© Guy Kokken

Rendez-vous phare de la vie culturelle rennaise, feu le festival Mettre En Scène a été sobrement rebaptisé Festival TNB sous l’impulsion du nouveau directeur Arthur Nauzyciel, débarqué du CDN d’Orléans : l’occasion pour lui de présenter une (pas si) nouvelle sélection d’artistes cru 2017.

Dure tâche que de prendre la relève des 22 ans de direction de François Le Pillouër au TNB, tant celui-ci aura décidé les conditions de l’art théâtral rennais. « Décloisonner » : voilà les mots d’Arthur Nauzyciel quand il propose seize artistes associés pour la saison 17-18 en mêlant théâtre, danse, musique, arts visuels et performance – on compte même un universitaire (Patrick Boucheron), c’est dire. Et le metteur en scène-directeur d’imaginer son festival comme une caisse de résonance : pour la saison, pour le futur. Il présente les artistes qui feront le Rennes de demain, et il en profite pour se présenter avec Julius Caesar, L’Empire des lumières, Jan Karski (mon nom est une fiction) – le second étant au festival.

Autrement dit, il programme les artistes qu’il souhaite soutenir pour les prochains temps : festival vitrine. Que partagent-t-ils ? Beaucoup sont étrangement méconnus du public rennais : Macaigne, Gisèle Vienne, El Khatib, Phia Ménard… Voilà une faute réparée. On retrouve aussi des habitués (Charmatz) et des artistes un peu moins connus (Das Plateau, Vincent Glowinski, Julie Duclos). Cette dernière catégorie manque trop cruellement à l’appel : la caisse de résonance vaut-elle plus pour la direction artistique ou pour les artistes eux-mêmes ? Le Pillouër avait à bon escient habitué son public à découvrir plus de formes à la marge. Dommage également que l’on compte si peu de créations : Kindertotenlieder, Good Boy, Nos Serments, To come (extended)… Autant de reprises, dont certaines exprès pour le festival ; une démarche que l’on s’explique mal. De fait beaucoup de spectacles ont été critiqués par nos soins auparavant : Rêve et Folie, Je suis un pays, To come (extended), Nos Serments

Mais il serait de mauvaise foi de ne pas reconnaître la qualité artistique du festival : exigence de programmation, variété des lieux culturels (le TNB, L’Aire Libre, le Vieux Saint-Étienne, le Musée de la danse, le Triangle…) et des arts impliqués. Notons par exemple les événements cinéma avec une carte blanche à Macaigne, un cycle de cinéma coréen en regard du spectacle L’Empire des lumières ainsi qu’une rétrospective Cavalier comprenant une conversation avec Mohamed El Khatib. Belles initiatives pour ce théâtre-cinéma. L’atmosphère festival est bien là, avec un certain « sens de la fête » qu’on retrouvera au théâtre dans Stadium et dans l’éblouissant Je suis un pays de Vincent Macaigne.

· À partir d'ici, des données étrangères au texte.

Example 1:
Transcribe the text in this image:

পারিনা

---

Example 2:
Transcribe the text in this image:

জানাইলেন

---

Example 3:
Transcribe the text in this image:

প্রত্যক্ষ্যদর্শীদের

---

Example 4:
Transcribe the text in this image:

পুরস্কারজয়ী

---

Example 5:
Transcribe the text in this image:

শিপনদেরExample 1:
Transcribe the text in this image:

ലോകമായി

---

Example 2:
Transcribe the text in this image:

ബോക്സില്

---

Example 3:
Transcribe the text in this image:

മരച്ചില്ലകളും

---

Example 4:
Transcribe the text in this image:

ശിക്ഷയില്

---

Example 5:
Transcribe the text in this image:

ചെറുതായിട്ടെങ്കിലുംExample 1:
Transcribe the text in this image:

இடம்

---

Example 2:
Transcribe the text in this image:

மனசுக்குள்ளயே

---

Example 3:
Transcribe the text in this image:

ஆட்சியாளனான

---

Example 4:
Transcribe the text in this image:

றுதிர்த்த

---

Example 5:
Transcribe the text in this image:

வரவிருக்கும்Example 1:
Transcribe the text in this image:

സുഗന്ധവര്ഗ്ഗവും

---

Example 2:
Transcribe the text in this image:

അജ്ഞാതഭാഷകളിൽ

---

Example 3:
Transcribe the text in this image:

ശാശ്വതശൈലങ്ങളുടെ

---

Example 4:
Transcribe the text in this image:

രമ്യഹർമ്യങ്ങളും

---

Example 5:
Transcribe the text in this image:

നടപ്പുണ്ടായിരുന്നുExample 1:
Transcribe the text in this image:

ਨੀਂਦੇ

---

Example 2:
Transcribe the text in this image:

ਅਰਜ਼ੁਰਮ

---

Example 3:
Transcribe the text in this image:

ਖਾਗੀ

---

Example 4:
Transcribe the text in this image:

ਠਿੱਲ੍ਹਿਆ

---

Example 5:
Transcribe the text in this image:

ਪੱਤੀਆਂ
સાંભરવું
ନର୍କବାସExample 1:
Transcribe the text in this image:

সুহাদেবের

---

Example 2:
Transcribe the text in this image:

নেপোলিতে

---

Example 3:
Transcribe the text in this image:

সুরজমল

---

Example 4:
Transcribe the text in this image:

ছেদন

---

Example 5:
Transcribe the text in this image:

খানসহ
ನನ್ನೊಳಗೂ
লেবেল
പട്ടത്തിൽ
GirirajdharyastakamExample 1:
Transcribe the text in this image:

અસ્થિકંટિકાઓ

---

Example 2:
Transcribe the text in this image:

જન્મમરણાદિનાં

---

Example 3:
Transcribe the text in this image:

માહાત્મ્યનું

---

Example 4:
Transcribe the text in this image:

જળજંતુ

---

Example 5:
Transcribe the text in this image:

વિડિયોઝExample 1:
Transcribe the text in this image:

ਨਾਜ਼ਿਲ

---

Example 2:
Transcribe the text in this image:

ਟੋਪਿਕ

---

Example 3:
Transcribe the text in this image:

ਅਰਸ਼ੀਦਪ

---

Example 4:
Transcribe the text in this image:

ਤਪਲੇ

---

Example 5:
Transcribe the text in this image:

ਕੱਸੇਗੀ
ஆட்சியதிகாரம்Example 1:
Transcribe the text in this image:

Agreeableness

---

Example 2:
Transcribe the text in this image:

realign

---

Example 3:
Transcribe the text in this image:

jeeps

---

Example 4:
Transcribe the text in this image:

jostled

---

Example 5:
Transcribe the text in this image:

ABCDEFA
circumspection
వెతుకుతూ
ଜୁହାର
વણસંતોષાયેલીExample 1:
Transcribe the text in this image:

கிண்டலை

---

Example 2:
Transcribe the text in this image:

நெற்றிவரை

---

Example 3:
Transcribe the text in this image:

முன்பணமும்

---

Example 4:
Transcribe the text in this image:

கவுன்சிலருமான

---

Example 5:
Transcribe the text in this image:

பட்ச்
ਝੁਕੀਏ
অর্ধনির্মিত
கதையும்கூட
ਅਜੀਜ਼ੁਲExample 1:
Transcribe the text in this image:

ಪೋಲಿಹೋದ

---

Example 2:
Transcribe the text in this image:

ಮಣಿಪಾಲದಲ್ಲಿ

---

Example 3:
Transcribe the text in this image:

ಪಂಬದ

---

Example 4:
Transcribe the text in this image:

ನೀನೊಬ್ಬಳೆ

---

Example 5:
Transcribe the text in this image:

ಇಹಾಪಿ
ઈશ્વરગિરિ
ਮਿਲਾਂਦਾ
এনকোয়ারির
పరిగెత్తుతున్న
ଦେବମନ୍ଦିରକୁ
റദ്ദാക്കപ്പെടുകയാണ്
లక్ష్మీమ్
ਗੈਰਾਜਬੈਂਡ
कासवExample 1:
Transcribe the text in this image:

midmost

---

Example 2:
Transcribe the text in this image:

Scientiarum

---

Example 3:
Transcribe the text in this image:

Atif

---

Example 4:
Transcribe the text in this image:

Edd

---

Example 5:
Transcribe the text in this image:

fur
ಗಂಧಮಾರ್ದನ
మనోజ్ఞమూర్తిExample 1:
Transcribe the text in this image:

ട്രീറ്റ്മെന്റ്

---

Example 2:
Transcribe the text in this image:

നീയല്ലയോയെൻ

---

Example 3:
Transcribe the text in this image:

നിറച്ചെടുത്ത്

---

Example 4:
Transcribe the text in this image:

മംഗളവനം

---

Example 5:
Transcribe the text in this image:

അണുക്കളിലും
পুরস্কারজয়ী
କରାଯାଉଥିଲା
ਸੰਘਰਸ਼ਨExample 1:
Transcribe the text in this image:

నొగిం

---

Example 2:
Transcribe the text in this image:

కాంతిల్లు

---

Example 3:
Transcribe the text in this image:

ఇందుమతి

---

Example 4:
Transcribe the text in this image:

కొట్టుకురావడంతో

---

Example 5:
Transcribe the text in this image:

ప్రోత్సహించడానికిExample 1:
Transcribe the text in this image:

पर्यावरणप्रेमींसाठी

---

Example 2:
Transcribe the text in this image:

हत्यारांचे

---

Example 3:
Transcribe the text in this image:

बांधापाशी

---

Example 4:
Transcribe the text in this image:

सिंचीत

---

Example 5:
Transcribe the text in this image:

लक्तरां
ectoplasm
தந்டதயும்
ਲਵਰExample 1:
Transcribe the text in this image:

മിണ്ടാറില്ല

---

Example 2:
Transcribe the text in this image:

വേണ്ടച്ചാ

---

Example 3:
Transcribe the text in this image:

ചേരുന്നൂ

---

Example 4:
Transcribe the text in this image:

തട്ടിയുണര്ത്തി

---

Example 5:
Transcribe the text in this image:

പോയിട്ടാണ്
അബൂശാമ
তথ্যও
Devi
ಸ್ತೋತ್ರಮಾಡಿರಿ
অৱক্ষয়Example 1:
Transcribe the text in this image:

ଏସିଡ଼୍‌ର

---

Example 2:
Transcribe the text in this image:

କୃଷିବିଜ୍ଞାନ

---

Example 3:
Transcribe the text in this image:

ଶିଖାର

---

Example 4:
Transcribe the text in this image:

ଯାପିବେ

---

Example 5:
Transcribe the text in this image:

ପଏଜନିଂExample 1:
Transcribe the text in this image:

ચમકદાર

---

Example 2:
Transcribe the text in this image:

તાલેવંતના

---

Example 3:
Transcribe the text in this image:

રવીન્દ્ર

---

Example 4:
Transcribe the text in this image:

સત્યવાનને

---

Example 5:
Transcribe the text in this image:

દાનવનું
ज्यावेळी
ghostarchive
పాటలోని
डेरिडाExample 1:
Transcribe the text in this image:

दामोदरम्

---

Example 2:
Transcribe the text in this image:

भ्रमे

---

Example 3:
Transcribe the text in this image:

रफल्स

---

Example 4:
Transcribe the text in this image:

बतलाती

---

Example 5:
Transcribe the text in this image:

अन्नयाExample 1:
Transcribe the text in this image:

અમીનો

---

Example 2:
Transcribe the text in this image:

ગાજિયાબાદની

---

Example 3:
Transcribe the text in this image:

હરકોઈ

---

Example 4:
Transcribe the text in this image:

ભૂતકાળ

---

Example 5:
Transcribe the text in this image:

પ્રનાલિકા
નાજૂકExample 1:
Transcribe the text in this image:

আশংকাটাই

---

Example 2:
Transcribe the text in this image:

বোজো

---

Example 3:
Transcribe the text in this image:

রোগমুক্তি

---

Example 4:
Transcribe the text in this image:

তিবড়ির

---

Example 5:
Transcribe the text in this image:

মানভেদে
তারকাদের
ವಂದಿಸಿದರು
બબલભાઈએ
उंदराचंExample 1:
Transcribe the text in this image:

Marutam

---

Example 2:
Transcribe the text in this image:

Notons enfin des surprises. Parfois belles, avec par exemple L’Empire des lumières de Nauzyciel (même s’il est moins radical que son voisin Julius Caesar) : le hiératisme chorégraphique cher au metteur en scène transpire dans cette adaptation du roman de Kim Young-Ha créé à Séoul en 2016, avec un travail dramaturgique sur l’écran – colporteur de l’imaginaire de la scène – remarquable d’intelligence. Parfois mauvaises, avec le déterré Kindertotenlieder de Gisèle Vienne – un spectacle de 2007 recréé au Triangle. Mieux aurait-il fallu ne pas ressortir des placards cette bouillie intello méprisante pour un public qui lui a réservé un accueil encore plus glacial que la neige recouvrant le plateau. Restons plutôt sur le très beau Skia lumière noire de l’artiste Vincent Glowinski – ou Bonom pour ceux qui le préfèrent sous son pseudonyme de street-artist, en partenariat avec Les Tombées de la Nuit. Dans le magnifique Théâtre du Vieux Saint-Étienne, une performance baconienne entre light-painting et vidéo qui ne manquera pas d’éblouir son public aux ultraviolets.